_What to do_: Each line of the records is to be copied verbatim.

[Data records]
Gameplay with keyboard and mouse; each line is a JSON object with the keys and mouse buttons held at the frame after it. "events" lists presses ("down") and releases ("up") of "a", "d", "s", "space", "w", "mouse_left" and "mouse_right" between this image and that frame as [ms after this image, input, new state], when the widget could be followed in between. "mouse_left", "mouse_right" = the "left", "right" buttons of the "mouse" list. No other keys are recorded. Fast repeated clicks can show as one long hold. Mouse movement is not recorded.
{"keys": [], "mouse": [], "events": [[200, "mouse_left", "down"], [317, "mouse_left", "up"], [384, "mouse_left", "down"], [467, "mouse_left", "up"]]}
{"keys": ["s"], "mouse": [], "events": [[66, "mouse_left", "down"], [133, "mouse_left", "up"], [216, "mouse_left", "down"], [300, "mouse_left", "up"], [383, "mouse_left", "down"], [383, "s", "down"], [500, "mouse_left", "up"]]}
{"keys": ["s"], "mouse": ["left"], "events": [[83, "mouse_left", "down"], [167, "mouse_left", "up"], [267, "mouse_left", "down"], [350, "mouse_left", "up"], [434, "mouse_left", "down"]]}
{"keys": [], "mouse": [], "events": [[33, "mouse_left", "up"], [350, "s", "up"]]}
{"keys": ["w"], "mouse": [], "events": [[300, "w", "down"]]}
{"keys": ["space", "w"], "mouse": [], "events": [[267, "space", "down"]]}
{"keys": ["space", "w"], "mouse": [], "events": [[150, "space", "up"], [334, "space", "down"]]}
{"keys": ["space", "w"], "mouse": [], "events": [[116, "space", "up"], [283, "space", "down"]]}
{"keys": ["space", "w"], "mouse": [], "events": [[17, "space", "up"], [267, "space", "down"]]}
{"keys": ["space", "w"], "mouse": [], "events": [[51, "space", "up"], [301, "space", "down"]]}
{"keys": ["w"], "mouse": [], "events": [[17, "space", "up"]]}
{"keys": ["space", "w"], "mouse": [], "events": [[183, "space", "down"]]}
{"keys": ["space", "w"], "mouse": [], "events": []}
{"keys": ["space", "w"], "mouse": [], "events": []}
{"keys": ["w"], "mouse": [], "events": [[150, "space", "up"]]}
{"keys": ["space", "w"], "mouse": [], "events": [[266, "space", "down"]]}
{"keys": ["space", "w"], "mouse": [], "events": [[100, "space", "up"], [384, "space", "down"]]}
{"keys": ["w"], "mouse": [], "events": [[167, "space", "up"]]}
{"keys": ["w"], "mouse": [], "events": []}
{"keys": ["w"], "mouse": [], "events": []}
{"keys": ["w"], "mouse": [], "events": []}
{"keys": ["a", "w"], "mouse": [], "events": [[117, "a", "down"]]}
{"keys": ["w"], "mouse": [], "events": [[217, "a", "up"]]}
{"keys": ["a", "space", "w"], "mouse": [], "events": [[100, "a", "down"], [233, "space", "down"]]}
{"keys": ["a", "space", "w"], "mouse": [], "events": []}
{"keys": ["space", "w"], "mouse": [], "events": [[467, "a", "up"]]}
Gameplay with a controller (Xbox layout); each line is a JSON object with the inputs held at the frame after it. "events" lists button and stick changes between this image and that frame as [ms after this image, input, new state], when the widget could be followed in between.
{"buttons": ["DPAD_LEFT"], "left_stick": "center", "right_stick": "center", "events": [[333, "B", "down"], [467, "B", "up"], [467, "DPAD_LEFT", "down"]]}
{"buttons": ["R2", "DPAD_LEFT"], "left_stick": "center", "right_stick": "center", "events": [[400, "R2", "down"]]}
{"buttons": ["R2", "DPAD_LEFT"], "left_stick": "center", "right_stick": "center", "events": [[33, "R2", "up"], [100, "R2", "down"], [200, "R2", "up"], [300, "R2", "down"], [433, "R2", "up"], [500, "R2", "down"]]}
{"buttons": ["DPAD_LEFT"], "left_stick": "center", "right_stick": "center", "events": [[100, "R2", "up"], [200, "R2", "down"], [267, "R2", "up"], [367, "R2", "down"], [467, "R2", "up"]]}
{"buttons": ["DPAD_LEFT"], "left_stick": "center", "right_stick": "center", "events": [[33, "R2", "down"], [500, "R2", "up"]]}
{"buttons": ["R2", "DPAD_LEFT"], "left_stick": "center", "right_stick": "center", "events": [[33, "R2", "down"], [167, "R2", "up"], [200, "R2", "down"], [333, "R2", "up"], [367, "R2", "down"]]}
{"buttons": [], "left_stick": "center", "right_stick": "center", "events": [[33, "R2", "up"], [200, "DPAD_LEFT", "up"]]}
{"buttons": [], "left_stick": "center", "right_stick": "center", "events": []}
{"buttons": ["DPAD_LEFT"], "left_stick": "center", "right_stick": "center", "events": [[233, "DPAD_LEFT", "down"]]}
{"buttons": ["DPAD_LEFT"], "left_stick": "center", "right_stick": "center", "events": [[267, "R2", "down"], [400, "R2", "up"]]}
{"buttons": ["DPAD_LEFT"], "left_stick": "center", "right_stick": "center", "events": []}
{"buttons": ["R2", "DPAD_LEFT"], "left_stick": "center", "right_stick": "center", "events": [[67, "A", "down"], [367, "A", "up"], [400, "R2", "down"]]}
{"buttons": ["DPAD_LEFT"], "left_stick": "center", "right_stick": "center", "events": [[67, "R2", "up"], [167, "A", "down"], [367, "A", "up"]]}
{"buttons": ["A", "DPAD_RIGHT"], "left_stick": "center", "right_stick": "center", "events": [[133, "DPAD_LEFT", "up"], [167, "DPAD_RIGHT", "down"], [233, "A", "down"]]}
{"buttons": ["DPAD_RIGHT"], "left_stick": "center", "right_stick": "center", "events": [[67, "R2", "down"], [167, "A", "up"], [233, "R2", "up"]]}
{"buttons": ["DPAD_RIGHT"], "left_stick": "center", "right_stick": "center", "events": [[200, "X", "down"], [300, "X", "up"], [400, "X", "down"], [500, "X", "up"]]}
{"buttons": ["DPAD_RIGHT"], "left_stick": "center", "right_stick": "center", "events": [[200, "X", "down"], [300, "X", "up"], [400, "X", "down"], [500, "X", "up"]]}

_Solution to this exercise_:
Gameplay with keyboard and mouse; each line is a JSON object with the keys and mouse buttons held at the frame after it. "events" lists presses ("down") and releases ("up") of "a", "d", "s", "space", "w", "mouse_left" and "mouse_right" between this image and that frame as [ms after this image, input, new state], when the widget could be followed in between. "mouse_left", "mouse_right" = the "left", "right" buttons of the "mouse" list. No other keys are recorded. Fast repeated clicks can show as one long hold. Mouse movement is not recorded.
{"keys": [], "mouse": [], "events": [[200, "mouse_left", "down"], [317, "mouse_left", "up"], [384, "mouse_left", "down"], [467, "mouse_left", "up"]]}
{"keys": ["s"], "mouse": [], "events": [[66, "mouse_left", "down"], [133, "mouse_left", "up"], [216, "mouse_left", "down"], [300, "mouse_left", "up"], [383, "mouse_left", "down"], [383, "s", "down"], [500, "mouse_left", "up"]]}
{"keys": ["s"], "mouse": ["left"], "events": [[83, "mouse_left", "down"], [167, "mouse_left", "up"], [267, "mouse_left", "down"], [350, "mouse_left", "up"], [434, "mouse_left", "down"]]}
{"keys": [], "mouse": [], "events": [[33, "mouse_left", "up"], [350, "s", "up"]]}
{"keys": ["w"], "mouse": [], "events": [[300, "w", "down"]]}
{"keys": ["space", "w"], "mouse": [], "events": [[267, "space", "down"]]}
{"keys": ["space", "w"], "mouse": [], "events": [[150, "space", "up"], [334, "space", "down"]]}
{"keys": ["space", "w"], "mouse": [], "events": [[116, "space", "up"], [283, "space", "down"]]}
{"keys": ["space", "w"], "mouse": [], "events": [[17, "space", "up"], [267, "space", "down"]]}
{"keys": ["space", "w"], "mouse": [], "events": [[51, "space", "up"], [301, "space", "down"]]}
{"keys": ["w"], "mouse": [], "events": [[17, "space", "up"]]}
{"keys": ["space", "w"], "mouse": [], "events": [[183, "space", "down"]]}
{"keys": ["space", "w"], "mouse": [], "events": []}
{"keys": ["space", "w"], "mouse": [], "events": []}
{"keys": ["w"], "mouse": [], "events": [[150, "space", "up"]]}
{"keys": ["space", "w"], "mouse": [], "events": [[266, "space", "down"]]}
{"keys": ["space", "w"], "mouse": [], "events": [[100, "space", "up"], [384, "space", "down"]]}
{"keys": ["w"], "mouse": [], "events": [[167, "space", "up"]]}
{"keys": ["w"], "mouse": [], "events": []}
{"keys": ["w"], "mouse": [], "events": []}
{"keys": ["w"], "mouse": [], "events": []}
{"keys": ["a", "w"], "mouse": [], "events": [[117, "a", "down"]]}
{"keys": ["w"], "mouse": [], "events": [[217, "a", "up"]]}
{"keys": ["a", "space", "w"], "mouse": [], "events": [[100, "a", "down"], [233, "space", "down"]]}
{"keys": ["a", "space", "w"], "mouse": [], "events": []}
{"keys": ["space", "w"], "mouse": [], "events": [[467, "a", "up"]]}
Gameplay with a controller (Xbox layout); each line is a JSON object with the inputs held at the frame after it. "events" lists button and stick changes between this image and that frame as [ms after this image, input, new state], when the widget could be followed in between.
{"buttons": ["DPAD_LEFT"], "left_stick": "center", "right_stick": "center", "events": [[333, "B", "down"], [467, "B", "up"], [467, "DPAD_LEFT", "down"]]}
{"buttons": ["R2", "DPAD_LEFT"], "left_stick": "center", "right_stick": "center", "events": [[400, "R2", "down"]]}
{"buttons": ["R2", "DPAD_LEFT"], "left_stick": "center", "right_stick": "center", "events": [[33, "R2", "up"], [100, "R2", "down"], [200, "R2", "up"], [300, "R2", "down"], [433, "R2", "up"], [500, "R2", "down"]]}
{"buttons": ["DPAD_LEFT"], "left_stick": "center", "right_stick": "center", "events": [[100, "R2", "up"], [200, "R2", "down"], [267, "R2", "up"], [367, "R2", "down"], [467, "R2", "up"]]}
{"buttons": ["DPAD_LEFT"], "left_stick": "center", "right_stick": "center", "events": [[33, "R2", "down"], [500, "R2", "up"]]}
{"buttons": ["R2", "DPAD_LEFT"], "left_stick": "center", "right_stick": "center", "events": [[33, "R2", "down"], [167, "R2", "up"], [200, "R2", "down"], [333, "R2", "up"], [367, "R2", "down"]]}
{"buttons": [], "left_stick": "center", "right_stick": "center", "events": [[33, "R2", "up"], [200, "DPAD_LEFT", "up"]]}
{"buttons": [], "left_stick": "center", "right_stick": "center", "events": []}
{"buttons": ["DPAD_LEFT"], "left_stick": "center", "right_stick": "center", "events": [[233, "DPAD_LEFT", "down"]]}
{"buttons": ["DPAD_LEFT"], "left_stick": "center", "right_stick": "center", "events": [[267, "R2", "down"], [400, "R2", "up"]]}
{"buttons": ["DPAD_LEFT"], "left_stick": "center", "right_stick": "center", "events": []}
{"buttons": ["R2", "DPAD_LEFT"], "left_stick": "center", "right_stick": "center", "events": [[67, "A", "down"], [367, "A", "up"], [400, "R2", "down"]]}
{"buttons": ["DPAD_LEFT"], "left_stick": "center", "right_stick": "center", "events": [[67, "R2", "up"], [167, "A", "down"], [367, "A", "up"]]}
{"buttons": ["A", "DPAD_RIGHT"], "left_stick": "center", "right_stick": "center", "events": [[133, "DPAD_LEFT", "up"], [167, "DPAD_RIGHT", "down"], [233, "A", "down"]]}
{"buttons": ["DPAD_RIGHT"], "left_stick": "center", "right_stick": "center", "events": [[67, "R2", "down"], [167, "A", "up"], [233, "R2", "up"]]}
{"buttons": ["DPAD_RIGHT"], "left_stick": "center", "right_stick": "center", "events": [[200, "X", "down"], [300, "X", "up"], [400, "X", "down"], [500, "X", "up"]]}
{"buttons": ["DPAD_RIGHT"], "left_stick": "center", "right_stick": "center", "events": [[200, "X", "down"], [300, "X", "up"], [400, "X", "down"], [500, "X", "up"]]}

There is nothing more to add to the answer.